Profesi pustakawan mulai dikenal oleh masyarakat, walaupun masih ada yang bertanya apa itu pustakawan. Diakui profesi pustakawan baru di kenal di lingkungan masyarakat intelektual, itu saja masih ada yang memandang "sebelah mata", sehingga dianggap "tidak layak" mendapatkan predikat sampai jenjang pustakawan utama.Â
Buktinya tidak mengakui ada jabatan tertinggi pustakawan utama, walaupun "layak". sehingga tertahan hanya di jenjang pustakawan madya.
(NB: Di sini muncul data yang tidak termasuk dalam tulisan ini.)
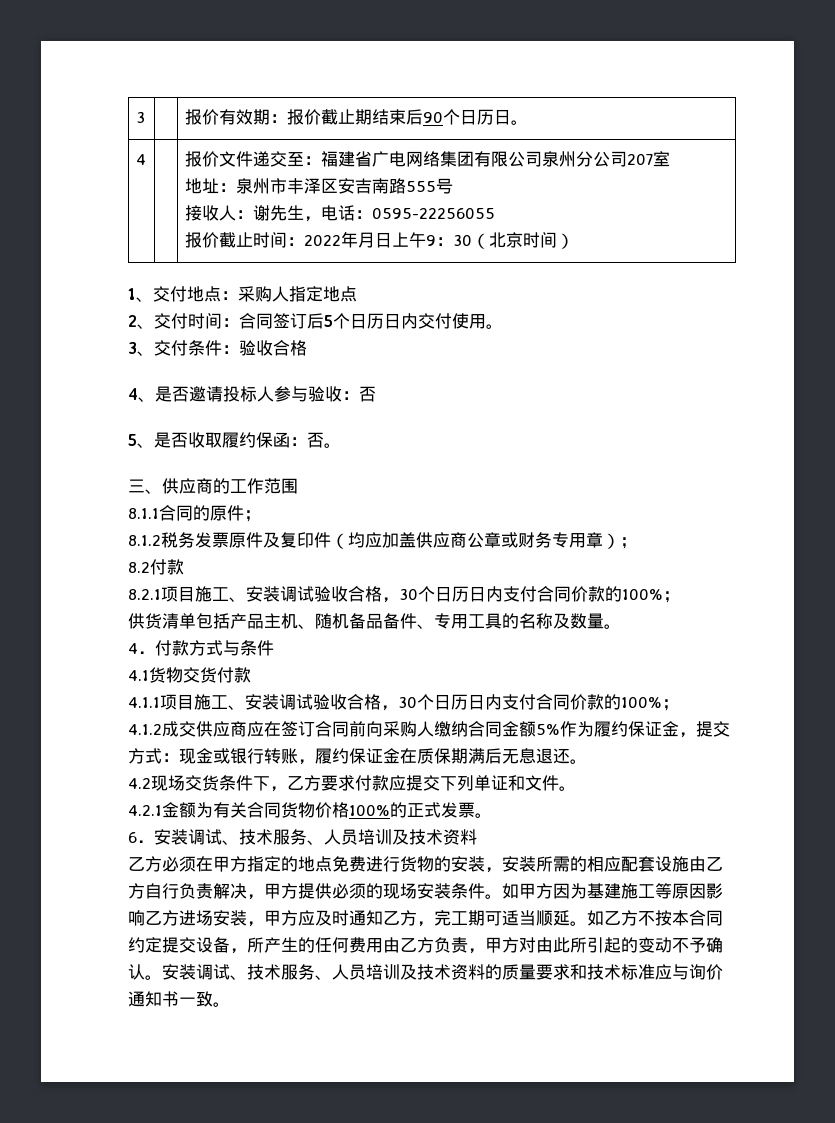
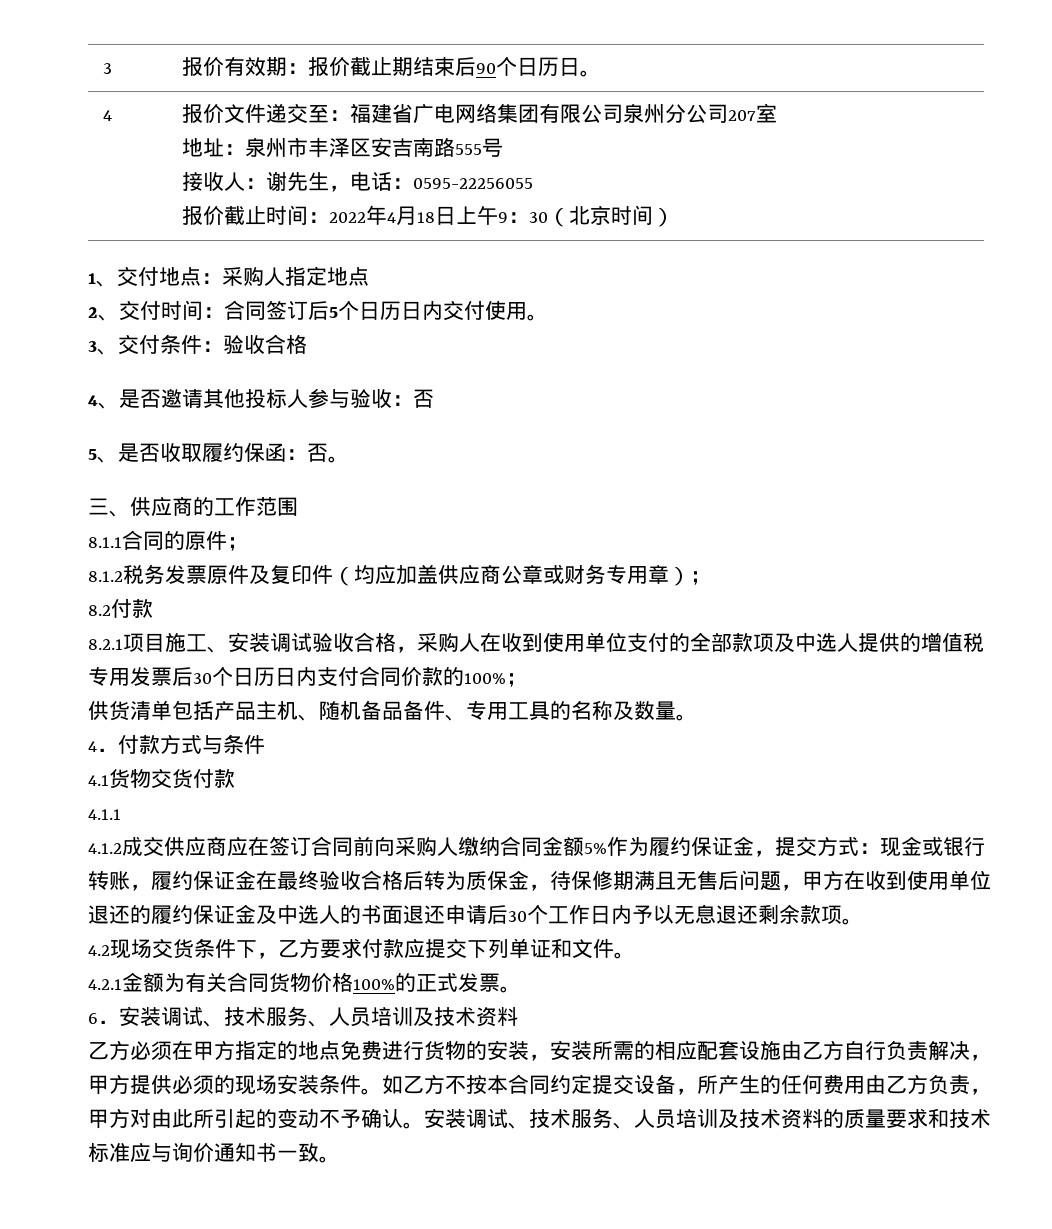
[357,232,375,248] 月 -> [386,206,435,225] 4月18
(223, 394) none -> [203,389,245,408] 其他
(399, 600) none -> [417,632,984,653] [88,667,193,686] 采购人在收到使用单位支付的全部款项及中选人提供的增值税专用发票后
[160,694,679,711] 项目施工、安装调试验收合格，30个日历日内支付合同价款的100%； -> (121, 814) none
[417,748,570,764] 质保期满后无息退还 -> [277,870,991,891] [88,904,842,925] 最终验收合格后转为质保金，待保修期满且无售后问题，甲方在收到使用单位退还的履约保证金及中选人的书面退还申请后30个工作日内予以无息退还剩余款项
[519,883,723,899] [128,910,604,927] 甲方因为基建施工等原因影响乙方进场安装，甲方应及时通知乙方，完工期可适当顺延。如 -> (403, 1084) none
Tidak peduli ada peraturan perundangan setingkat menteri yang menyebutkan jenjang pustakawan ahli itu dari pertama, muda, madya, dan utama.
Kalau suatu departemen itu tidak membutuhkan pustakawan utama memang mau apa, mau protes, demo ?. Ironisnya justru di di lingkungan orang-orang intelektual tidak membutuhkan pustakawan utama. Patut diduga, karena profesi pustakawan utama itu selevel "profesor", logis bila persyaratannya "selayaknya" mirip dengan profesor, sehingga tidak semudah itu.
Walaupun pikiran orang demikian dapat dibilang naif, karena profesi pustakawan sudah mempunyai peraturan perundangan yang berbeda dengan tenaga dosen. Diakui angka kredit yang dibutuhkan memang sama sebesar minimum 850 poin.
Tulisan seorang pustakawan utama dari perguruan tinggi terkenal di d Bogor yang berjudul:"Masuk Kopral Keluar Jenderal", di laman Facebooknya jujur saya sangat menyetujuinya. Kalau di lingkungan TNI dan Kepolisian mana ada seorang Kopral dapat menjadi Jenderal kecuali mendapat "keajaiban" yang luar biasa.
Artinya di lingkungan ABRI sangat sulit dari pangkat Kopral dapat menjadi Jenderal, karena sejak awal sudah ada ketentuannya masuk tamtama itu cukup minimum lulusan SMA/MA/SMK, sedang untuk menjadi perwira minimum lulusan D3.
Belum kalau naik pangkat harus mengikuti diklat keahlian yang dipilih berdasarkan prestasi, kompetesi ketat, dan cerdas secara IQ (kecerdasan intelektuan), IE (kecerdasan emosional), IS (kecerdasan spiritual). Bukan sekedar mengikuti diklat tanpa tes dan prestasi yang luar biasa.
Untuk profesi pustakawan syarat menjadi pustakawan terampil minimum lulusan D2 ilmu perpustakaan dan/atau D2 bidang lain plus diklat ilmu perpustakaan yang diadakan oleh Perpustakaan Nasional. Sedang untuk pustakawan ahli minimum lulusan S1 ilmu perpustakaan dan/atau bidang lain plus diklat.
Artinya untuk persyaratan masuk profesi pustakawan sudah ada syarat dan ketentuan yang harus ditaati dan dipatuhi oleh para pihak baik calon pustakawan maupun bagian kepegawaian. Alih jalur dari terampil ke ahli dimungkinkan asal memenuhi ketentuan untuk keahlian yaitu ijazah S1.
Masa impassing memang memberi kesempatan seseorang menjadi pustakawan yang berijazah SMA, S1, maupun S2 yang menduduki jalur struktural ke fungsional, dengan alasan mendesak dan waktunya  sudah ditentukan. Alasan mendesak, jumlah pustakawan secara kuantitas semakin berkurang karena pensiun, sedang pengangkatan baru tidak ada formasi.
Dibuka jalur impassing ini diakui dapat menambah kuantitas, tetapi secara kualitas masih dipertanyakan, selain latar belakang pendidikan bukan ilmu perpustakaan, juga perlu merubah "mindset" dari kebiasaan mendapat pelayanan, harus mempunyai jiwa untuk melayani. Dari biasa menerima usulan inovasi anak buah, harus berinovasi sendiri dan kerja mandiri.